Trips & Travellers

Die Inflationsrate In Kuba bewegt sich im Bereich von 50 Prozent pro Jahr. Das hat auch Auswirkungen auf das vom Schweizer Kurt Bieri betriebene Restaurant Van-Van in Havanna. Bilder: Daniel Gerber

«Es reicht, um 16 Arbeitsplätze zu sichern»

Daniel Gerber

Mit dem Restaurant Van-Van und dem Hostal Cuba sind Kurt Bieri und seine Partnerin Yoanis Linares 2016 erfolgreich ins Tourismusgeschäft in Havanna eingestiegen. Die Pandemie brachte dann das Geschäft praktisch zum Erliegen. Die Erholung verläuft harzig.

Vor 28 Jahren ist Kurt Bieri erstmals zum (Renn-)Velofahren nach Kuba geflogen. Dort hat er sich in die Fussball-Nationalmannschaftsspielerin, Yoanis Linares, und ins farbenfrohe, quirlige Leben auf der (einstigen) Zuckerinsel verliebt.

In den Jahren der Öffnung spekulierten die zwei auf zunehmende Touristenzahlen insbesondere aus den USA. Das Restaurant Van-Van, benannt nach der berühmten kubanischen Musikgruppe, wurde bestens besucht und beschäftigte 30 Mitarbeitende.

= AUSGELESENE AUFLISTUNG =
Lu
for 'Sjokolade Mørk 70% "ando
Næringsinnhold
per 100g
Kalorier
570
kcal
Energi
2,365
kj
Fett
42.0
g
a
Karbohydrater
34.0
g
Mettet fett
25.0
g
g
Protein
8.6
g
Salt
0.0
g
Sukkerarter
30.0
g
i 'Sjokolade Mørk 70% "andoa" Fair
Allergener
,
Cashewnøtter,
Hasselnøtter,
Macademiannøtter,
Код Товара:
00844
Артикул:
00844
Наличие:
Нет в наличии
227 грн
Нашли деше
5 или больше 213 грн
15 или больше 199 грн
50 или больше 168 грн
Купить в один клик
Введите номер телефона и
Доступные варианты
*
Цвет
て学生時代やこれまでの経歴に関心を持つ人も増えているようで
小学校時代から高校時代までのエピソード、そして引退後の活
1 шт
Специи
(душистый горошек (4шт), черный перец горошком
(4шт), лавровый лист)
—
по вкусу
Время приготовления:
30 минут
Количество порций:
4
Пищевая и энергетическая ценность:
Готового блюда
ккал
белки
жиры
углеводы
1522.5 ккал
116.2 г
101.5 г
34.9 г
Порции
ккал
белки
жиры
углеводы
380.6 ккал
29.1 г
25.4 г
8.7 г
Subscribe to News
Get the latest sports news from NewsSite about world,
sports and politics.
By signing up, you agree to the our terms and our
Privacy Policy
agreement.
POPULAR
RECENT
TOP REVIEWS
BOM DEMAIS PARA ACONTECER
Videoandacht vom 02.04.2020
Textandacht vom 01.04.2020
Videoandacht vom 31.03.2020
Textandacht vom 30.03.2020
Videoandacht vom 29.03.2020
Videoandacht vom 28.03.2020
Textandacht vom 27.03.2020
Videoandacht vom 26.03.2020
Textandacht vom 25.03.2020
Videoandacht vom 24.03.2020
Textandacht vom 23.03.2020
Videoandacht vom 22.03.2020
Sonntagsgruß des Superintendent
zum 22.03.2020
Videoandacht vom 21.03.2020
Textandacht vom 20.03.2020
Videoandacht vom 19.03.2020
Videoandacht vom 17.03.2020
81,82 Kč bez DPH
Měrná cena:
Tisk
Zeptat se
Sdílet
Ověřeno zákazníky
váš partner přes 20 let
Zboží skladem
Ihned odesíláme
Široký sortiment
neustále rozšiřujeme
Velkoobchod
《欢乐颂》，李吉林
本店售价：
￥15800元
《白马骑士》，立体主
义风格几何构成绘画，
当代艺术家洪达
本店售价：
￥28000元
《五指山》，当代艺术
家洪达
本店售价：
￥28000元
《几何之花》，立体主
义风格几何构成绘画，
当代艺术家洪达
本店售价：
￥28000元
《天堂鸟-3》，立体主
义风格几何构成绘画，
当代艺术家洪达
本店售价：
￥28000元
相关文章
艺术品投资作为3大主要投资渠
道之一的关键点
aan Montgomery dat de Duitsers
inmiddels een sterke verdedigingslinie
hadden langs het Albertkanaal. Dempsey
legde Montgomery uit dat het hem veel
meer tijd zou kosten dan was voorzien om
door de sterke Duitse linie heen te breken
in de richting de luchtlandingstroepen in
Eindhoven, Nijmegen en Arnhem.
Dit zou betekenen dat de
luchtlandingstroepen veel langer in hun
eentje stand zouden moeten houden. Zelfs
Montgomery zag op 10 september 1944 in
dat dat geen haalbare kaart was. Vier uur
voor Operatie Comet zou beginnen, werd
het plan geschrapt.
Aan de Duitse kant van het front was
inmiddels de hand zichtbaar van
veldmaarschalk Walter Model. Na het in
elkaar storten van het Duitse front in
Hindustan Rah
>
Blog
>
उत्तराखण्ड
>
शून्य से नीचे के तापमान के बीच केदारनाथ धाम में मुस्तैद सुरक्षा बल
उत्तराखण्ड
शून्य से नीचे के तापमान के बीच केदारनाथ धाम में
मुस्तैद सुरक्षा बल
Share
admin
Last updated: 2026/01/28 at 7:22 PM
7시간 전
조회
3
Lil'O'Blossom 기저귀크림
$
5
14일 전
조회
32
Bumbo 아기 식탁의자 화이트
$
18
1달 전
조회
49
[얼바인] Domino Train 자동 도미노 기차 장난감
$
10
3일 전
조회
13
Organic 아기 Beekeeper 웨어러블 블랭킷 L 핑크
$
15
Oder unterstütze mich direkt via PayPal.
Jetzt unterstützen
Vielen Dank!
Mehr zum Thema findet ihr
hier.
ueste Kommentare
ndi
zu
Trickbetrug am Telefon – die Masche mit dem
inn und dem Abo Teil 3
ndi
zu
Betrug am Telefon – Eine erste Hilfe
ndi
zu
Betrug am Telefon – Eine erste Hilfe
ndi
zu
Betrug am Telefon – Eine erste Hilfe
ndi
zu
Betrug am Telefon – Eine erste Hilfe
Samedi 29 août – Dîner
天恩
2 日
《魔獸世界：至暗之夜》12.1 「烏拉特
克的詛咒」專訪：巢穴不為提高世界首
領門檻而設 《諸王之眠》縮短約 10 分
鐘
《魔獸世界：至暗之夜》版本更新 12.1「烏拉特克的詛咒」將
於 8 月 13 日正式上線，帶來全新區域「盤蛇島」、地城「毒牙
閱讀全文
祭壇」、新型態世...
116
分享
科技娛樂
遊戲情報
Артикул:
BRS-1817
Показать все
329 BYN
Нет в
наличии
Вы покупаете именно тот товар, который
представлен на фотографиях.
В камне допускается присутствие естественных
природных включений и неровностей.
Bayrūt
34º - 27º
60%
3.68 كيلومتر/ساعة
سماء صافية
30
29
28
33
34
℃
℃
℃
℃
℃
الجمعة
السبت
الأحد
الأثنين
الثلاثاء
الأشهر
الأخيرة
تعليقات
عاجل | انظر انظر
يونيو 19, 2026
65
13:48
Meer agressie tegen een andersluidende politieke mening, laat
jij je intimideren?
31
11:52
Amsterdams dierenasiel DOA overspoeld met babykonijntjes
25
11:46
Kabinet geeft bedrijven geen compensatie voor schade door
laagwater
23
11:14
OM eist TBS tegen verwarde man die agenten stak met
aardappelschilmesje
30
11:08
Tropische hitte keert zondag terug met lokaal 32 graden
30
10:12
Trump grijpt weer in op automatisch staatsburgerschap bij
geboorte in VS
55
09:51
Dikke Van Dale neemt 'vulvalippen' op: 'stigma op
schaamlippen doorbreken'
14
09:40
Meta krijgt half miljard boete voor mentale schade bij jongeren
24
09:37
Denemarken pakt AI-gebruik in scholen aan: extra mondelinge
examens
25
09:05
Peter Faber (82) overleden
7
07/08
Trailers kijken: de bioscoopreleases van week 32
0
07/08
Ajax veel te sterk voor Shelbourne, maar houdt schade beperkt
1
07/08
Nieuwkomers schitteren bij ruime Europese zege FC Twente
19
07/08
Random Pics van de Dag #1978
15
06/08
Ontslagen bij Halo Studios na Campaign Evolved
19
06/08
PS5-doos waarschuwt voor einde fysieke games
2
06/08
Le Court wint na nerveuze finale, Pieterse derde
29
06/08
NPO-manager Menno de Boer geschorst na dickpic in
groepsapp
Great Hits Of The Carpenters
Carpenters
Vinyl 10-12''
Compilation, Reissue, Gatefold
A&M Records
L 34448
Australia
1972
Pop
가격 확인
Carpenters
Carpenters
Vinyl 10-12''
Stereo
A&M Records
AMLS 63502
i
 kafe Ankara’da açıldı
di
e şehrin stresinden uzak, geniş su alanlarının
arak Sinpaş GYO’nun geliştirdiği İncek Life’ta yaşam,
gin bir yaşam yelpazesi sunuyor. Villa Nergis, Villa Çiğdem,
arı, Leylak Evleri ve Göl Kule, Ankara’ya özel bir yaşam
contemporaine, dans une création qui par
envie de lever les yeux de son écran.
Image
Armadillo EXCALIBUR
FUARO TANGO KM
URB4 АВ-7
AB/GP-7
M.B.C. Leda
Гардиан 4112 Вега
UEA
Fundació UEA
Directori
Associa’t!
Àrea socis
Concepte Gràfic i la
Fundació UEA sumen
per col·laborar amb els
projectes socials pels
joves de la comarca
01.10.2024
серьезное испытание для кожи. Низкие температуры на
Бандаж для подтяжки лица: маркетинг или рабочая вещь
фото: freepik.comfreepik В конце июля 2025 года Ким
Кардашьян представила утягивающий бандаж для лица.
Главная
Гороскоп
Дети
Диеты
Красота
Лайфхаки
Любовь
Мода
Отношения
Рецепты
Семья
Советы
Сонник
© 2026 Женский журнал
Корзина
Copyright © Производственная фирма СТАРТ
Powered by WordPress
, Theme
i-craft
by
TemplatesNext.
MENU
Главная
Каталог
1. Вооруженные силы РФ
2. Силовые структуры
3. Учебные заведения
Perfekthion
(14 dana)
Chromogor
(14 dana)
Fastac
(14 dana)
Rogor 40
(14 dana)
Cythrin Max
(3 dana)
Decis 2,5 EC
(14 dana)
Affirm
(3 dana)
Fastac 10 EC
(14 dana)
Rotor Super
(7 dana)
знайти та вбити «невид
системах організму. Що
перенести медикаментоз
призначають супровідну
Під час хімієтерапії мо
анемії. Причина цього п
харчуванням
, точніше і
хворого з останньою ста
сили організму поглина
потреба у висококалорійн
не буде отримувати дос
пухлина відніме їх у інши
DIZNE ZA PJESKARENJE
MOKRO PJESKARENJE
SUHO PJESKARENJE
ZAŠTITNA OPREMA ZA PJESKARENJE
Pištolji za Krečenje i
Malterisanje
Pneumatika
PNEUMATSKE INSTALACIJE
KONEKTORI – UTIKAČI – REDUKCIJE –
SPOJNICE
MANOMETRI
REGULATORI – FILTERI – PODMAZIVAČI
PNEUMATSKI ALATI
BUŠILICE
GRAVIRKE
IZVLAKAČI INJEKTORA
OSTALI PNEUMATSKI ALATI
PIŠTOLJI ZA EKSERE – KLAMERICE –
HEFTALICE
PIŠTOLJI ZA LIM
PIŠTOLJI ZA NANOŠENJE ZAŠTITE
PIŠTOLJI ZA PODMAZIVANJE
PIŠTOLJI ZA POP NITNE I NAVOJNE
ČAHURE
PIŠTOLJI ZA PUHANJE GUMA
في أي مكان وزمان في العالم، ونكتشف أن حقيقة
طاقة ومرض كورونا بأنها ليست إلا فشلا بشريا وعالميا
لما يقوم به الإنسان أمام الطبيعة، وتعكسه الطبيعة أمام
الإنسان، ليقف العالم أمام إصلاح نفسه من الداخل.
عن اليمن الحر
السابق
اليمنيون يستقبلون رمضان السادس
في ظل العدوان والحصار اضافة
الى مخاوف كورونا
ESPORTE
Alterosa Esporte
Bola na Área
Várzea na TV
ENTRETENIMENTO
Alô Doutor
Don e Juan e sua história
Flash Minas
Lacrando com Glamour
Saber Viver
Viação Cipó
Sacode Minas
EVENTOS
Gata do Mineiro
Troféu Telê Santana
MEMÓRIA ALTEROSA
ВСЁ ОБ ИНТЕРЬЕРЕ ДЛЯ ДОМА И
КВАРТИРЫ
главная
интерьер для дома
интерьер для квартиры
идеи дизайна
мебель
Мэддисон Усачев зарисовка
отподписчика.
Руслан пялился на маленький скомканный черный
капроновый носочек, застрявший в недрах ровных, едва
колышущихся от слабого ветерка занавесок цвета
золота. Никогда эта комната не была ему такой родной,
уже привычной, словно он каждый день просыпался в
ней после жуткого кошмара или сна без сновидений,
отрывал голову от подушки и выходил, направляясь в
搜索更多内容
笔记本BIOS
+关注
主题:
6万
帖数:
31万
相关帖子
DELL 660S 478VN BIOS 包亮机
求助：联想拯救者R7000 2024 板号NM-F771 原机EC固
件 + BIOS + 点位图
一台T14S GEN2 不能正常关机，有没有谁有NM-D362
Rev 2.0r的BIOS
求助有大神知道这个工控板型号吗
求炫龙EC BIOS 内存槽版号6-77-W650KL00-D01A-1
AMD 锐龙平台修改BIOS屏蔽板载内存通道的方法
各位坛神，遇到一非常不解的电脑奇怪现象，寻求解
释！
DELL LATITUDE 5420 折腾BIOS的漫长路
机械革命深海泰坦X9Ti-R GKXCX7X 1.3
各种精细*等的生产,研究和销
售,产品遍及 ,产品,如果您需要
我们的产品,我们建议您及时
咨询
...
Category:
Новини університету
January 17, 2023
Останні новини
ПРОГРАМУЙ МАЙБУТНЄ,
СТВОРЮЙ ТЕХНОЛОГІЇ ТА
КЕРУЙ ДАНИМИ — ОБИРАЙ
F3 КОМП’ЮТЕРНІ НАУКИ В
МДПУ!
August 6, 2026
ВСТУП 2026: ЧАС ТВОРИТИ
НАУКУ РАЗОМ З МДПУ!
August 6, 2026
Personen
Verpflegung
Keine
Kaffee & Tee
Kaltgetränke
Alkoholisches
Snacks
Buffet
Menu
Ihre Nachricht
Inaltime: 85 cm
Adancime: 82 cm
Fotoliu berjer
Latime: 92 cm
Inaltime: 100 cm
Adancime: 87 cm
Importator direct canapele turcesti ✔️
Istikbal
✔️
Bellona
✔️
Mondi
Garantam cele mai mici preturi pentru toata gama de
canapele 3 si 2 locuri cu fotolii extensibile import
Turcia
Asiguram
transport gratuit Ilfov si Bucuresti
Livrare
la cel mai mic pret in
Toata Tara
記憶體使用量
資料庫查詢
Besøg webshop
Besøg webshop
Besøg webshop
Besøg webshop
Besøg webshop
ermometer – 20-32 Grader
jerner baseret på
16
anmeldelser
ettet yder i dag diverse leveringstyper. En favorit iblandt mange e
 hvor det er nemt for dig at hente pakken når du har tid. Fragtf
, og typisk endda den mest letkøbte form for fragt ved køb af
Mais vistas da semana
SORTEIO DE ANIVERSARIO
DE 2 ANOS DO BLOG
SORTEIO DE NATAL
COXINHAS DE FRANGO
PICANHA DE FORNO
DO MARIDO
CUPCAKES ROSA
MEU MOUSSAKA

= ZU BEARBEITENDE AUFGABEN =
A - Nach wem oder was wurde das Restaurant Van-Van laut Ausgangstext benannt? Antworte in ein bis drei Sätzen.
B - Gib bitte für jede der folgenden Aussagen an, ob sie mit dem Ausgangstext übereinstimmt, und belege deine Antwort mit einem wörtlichen Zitat:
(i) Kurt Bieri flog zum ersten Mal vor 28 Jahren nach Kuba, um dort (Renn-)Velo zu fahren.
(ii) Als das Restaurant Van-Van bestens besucht war, beschäftigte es 16 Mitarbeitende.
(iii) Die Erholung des Geschäfts nach der Pandemie verläuft rasch.

= ERWARTETE LÖSUNGEN =
A - Das Restaurant Van-Van wurde nach der berühmten kubanischen Musikgruppe benannt.

B -
(i) Ja: „Vor 28 Jahren ist Kurt Bieri erstmals zum (Renn-)Velofahren nach Kuba geflogen.“
(ii) Nein: „wurde bestens besucht und beschäftigte 30 Mitarbeitende“
(iii) Nein: „Die Erholung verläuft harzig.“